Robert frowned. "The film. The movie, I mean. Black Autumn II. I… can't be sure, but it almost looked like a found-footage film."

The Goatman snapped his hoofed fingers. "There we go. Some shoddy camera work, a few tortured actors, a few hundred missing persons posters… it worked well enough for Blair Witch."

"So, the movie's a way to make it…. Legendary?"

"From what I heard, it was already bursting out of the screen. Play that film in a room full of hundreds of people…"

Robert shook his head. "But someone had to make that film, hire the actors, write a script, use the camera. It didn't happen by itself."

"Then, Bob, the question becomes… who is making the film?"


Dr. Jacob Weaver frowned at what he was presented via teleconference. The film analyst, and his hastily-assembled team, were fidgeting as they looked over the data printed out. "It's not much to go on."

"I realize that, Dr. Weaver." Director Weiss sat on the other end of the call, in Site-87. "But we can't risk showing you all of the details of the film, or the anomaly associated with it. It had… deleterious effects on our staff that viewed it."

Forensic Computer Scientist Peter Dickson cleared his throat. "We appreciate you at least sending the metadata from the video file. Not that it's a lot to go on." Dickson adjusted his glasses. "We know that it was edited on a Windows 7 OS somewhere in the United States, and that the footage was largely recorded on hand-held cameras. This suggests the film was Found Footage in genre. The length of the film is approximately two hours and seven minutes."

"But?"

"But we can't find out whose computer it was edited on." Dickson took off his glasses and rubbed his temples. "All metadata related to the user, beyond the OS used, is gone. And there are still several million people in the US who use Windows 7. Hell, most Foundation computers still use 7 or SCP-OS. Someone knew what they were doing. They don't want us to trace it."

"No opening or closing credits? Nothing about actors?"

"The NLP was able to tell us that the cast included John Doe, Jane Doe, Johanthan Doe, Janet Doe, and was directed by Alan Smithee." Dickson sighed. "Other than that…"

A smug look crossed Weaver's face. "Peter, some of the only safe frames to view are the credits. And they were edited— sloppily, as well. We're looking over the frames to see if they can recover any of the original—" Weaver's phone buzzed, and he laid it on the tabletop. "That's it now. Transmitting data…"

The opening credits rolled.

STARRING

ROBERT TOFFLEMIRE

ALISON CAROL

JASPER PHINEAS SLOTH

THE ENTIRE STAFF AT S & C PLASTICS AS THEMSELVES

AND THE ENTIRE TOWN OF SLOTH'S PIT AS THEMSELVES

WRITTEN BY THE PIT SLOTH

DIRECTED BY THE PIT SLOTH

ALSO STARRING THE PIT SLOTH

CASTING BY THE PIT SLOTH

"Well." Weiss sucked in air through her teeth. "Shit."

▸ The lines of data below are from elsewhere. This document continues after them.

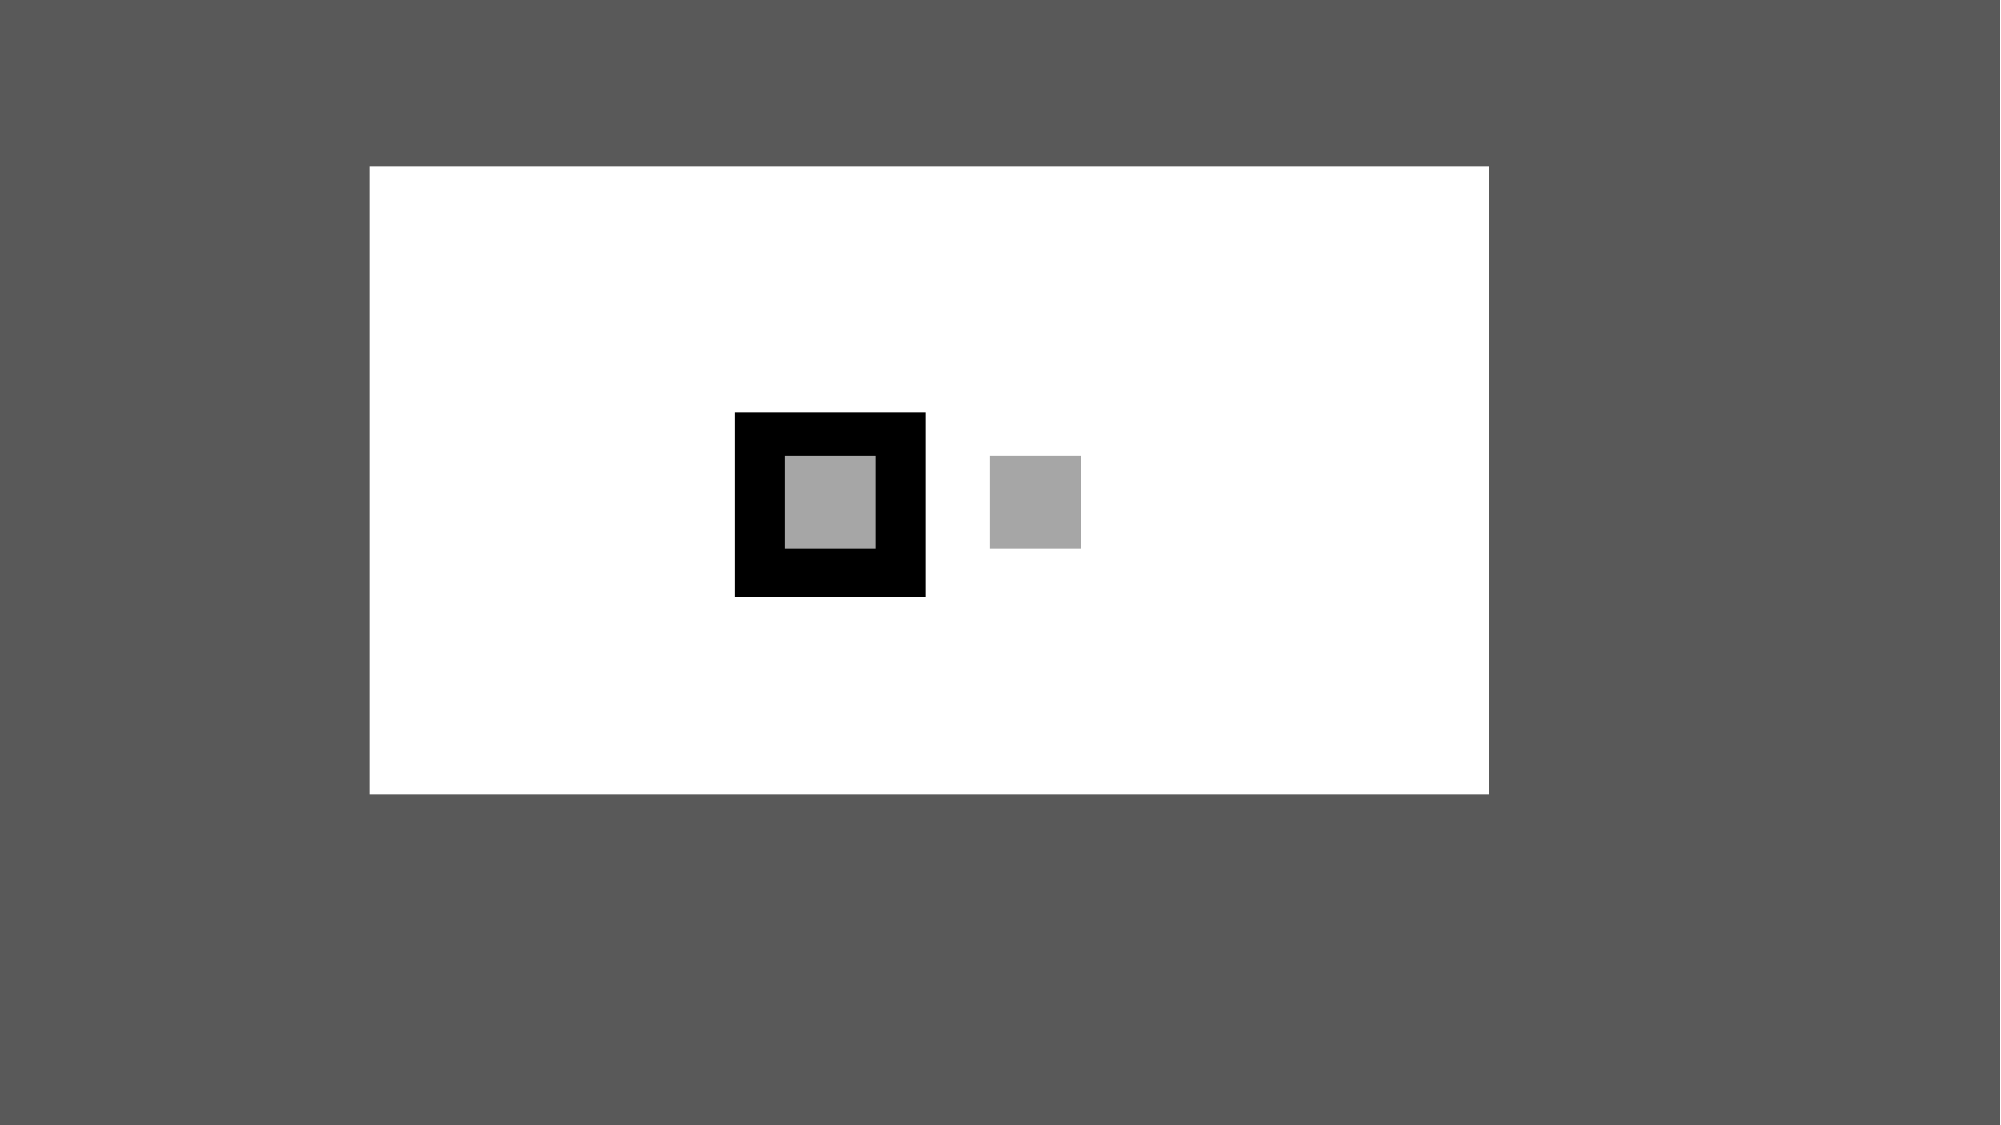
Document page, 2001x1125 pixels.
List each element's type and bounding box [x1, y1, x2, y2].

text_box [734, 411, 927, 598]
text_box [784, 455, 877, 550]
text_box [989, 455, 1082, 550]
text_box [368, 165, 1490, 795]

Dickson leaned forward. "Carol and Tofflemire are the agents involved in the incident… but who the hell is Jasper Phineas Sloth?"

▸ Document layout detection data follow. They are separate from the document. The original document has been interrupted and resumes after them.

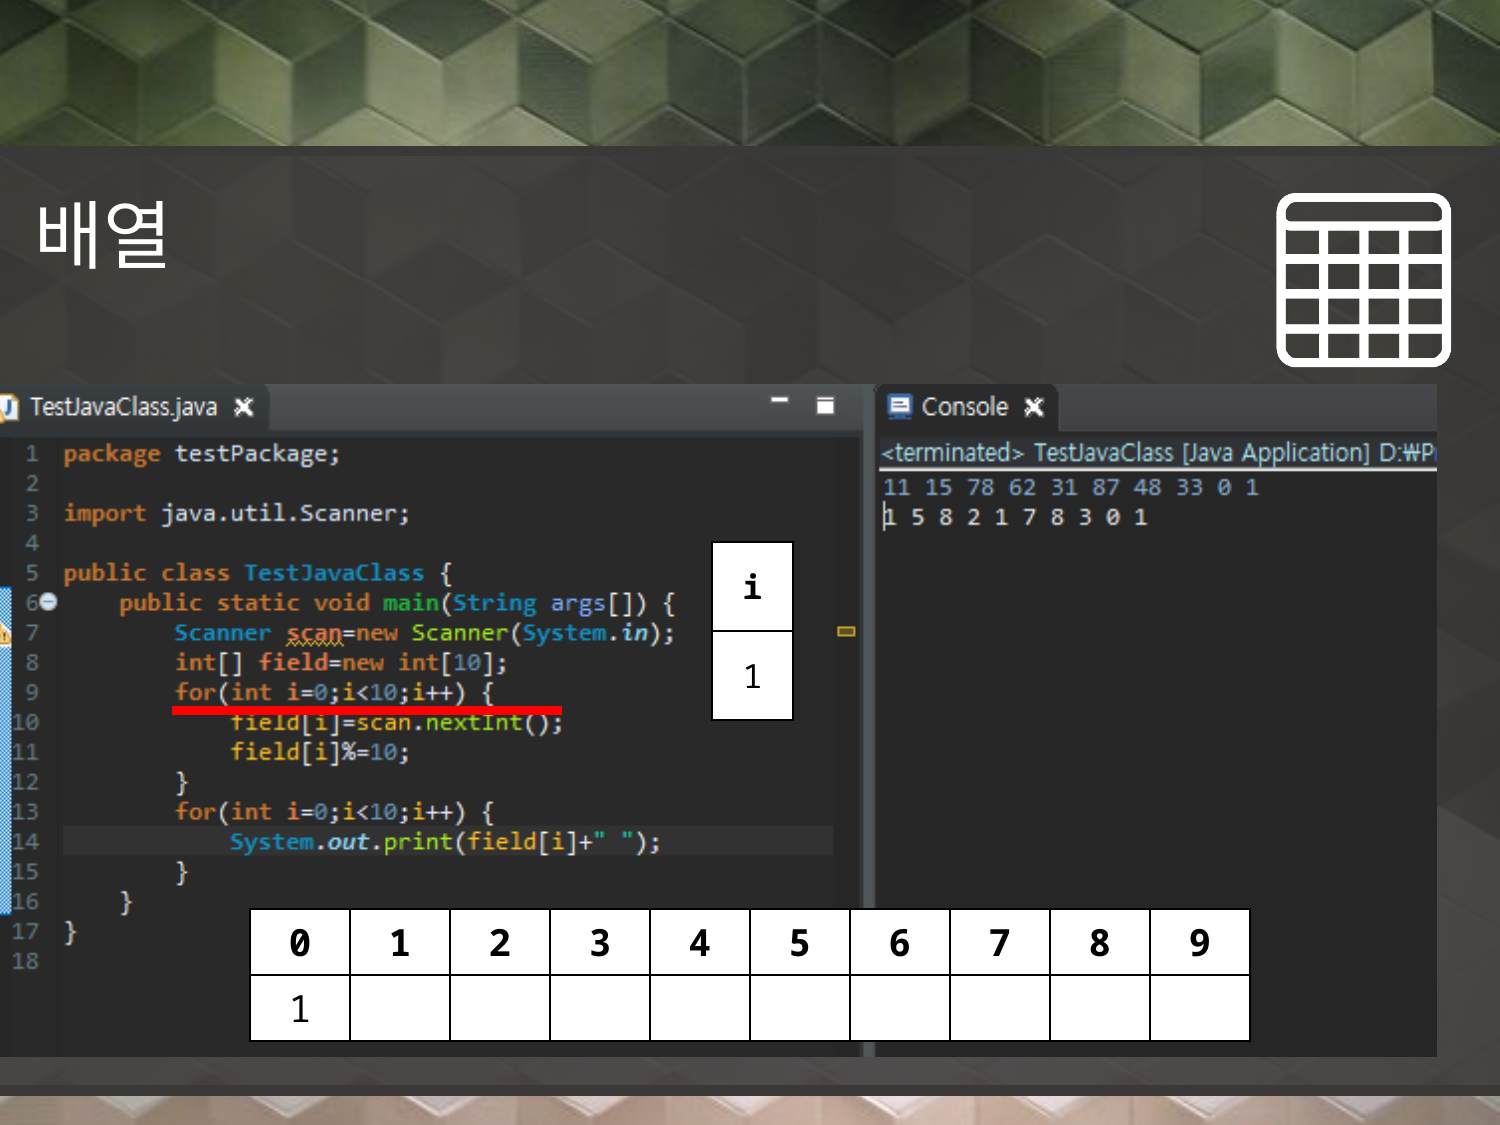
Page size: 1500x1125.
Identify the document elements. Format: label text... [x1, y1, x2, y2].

list 배열 [19, 191, 1260, 331]
picture [0, 0, 1500, 146]
picture [0, 1096, 1500, 1125]
picture [0, 191, 1467, 1057]
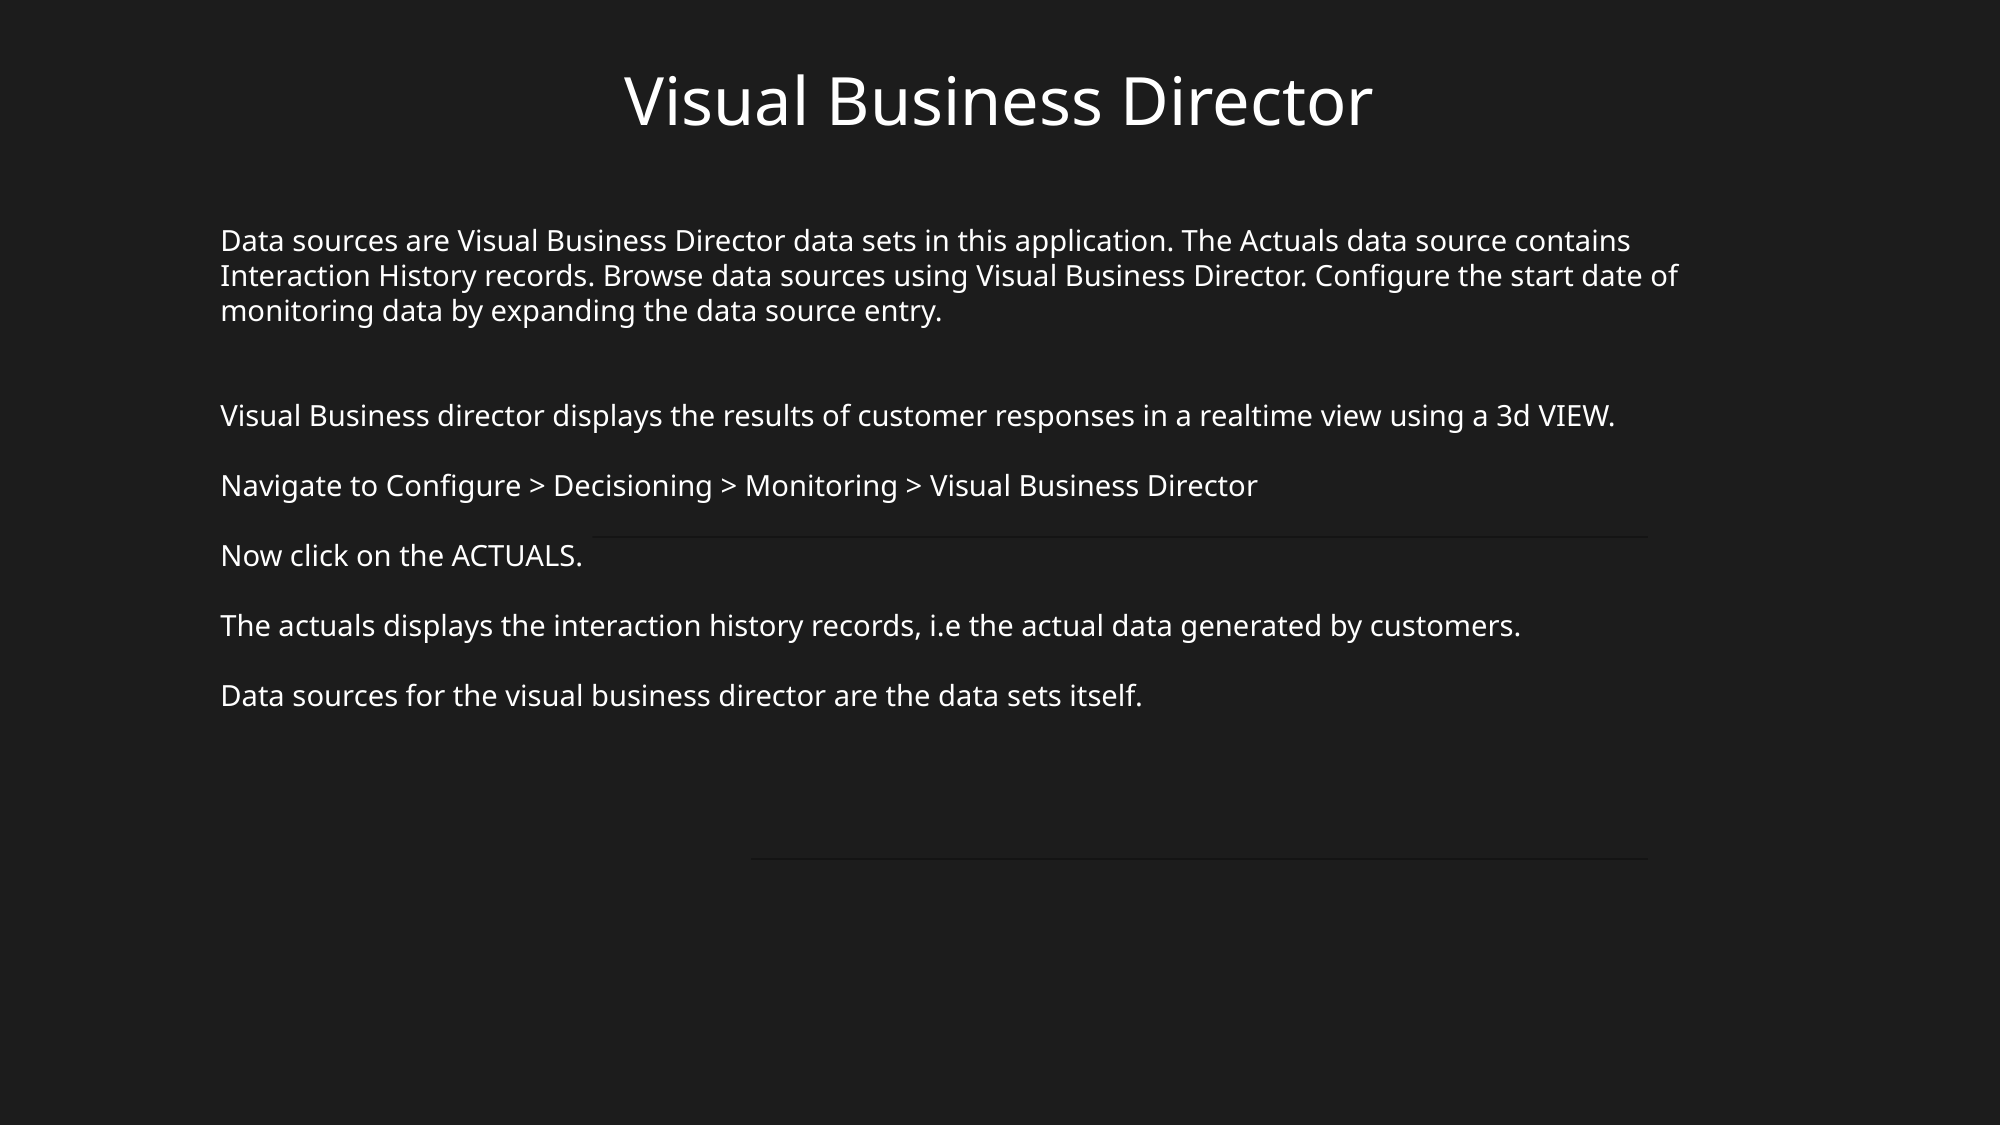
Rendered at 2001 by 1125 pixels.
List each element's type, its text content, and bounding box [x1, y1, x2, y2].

title Visual Business Director [137, 59, 1863, 166]
text_box Data sources are Visual Business Director data sets in this application. The Actuals data source contains Interaction History records. Browse data sources using Visual Business Director. Configure the start date of monitoring data by expanding the data source entry. Visual Business director displays the results of customer responses in a realtime view using a 3d VIEW. Navigate to Configure > Decisioning > Monitoring > Visual Business Director Now click on the ACTUALS. The actuals displays the interaction history records, i.e the actual data generated by customers. Data sources for the visual business director are the data sets itself. [205, 214, 1739, 859]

Robert climbed out of the muck of the mass grave with the Goatman, kicking mud off of his boots. "This is all pretty trippy, I gotta admit."

"You're just starting to comprehend the fact that this universe works by the rules of fiction. I don't blame you for finding it hard to wrap your head around."

Robert looked down at his soaked-through pants and started kicking moisture off of them. "So, the Pit Sloth wants to be made… not real, but at least solid. Concrete."

The Goatman nodded. "It happens every now and again— a story tries to force itself to become more than a tall tale. It barely ever works. The last time something tried that…" He turned away and began walking off.

"What?" Robert asked, wiping some muck off of his fingers. "You're just gonna leave that hanging?"

"…the last time something in this town tried to force itself into reality…" The Goatman stopped, turning to face him, eyes illuminated by lantern light. "It became the Hidebehind."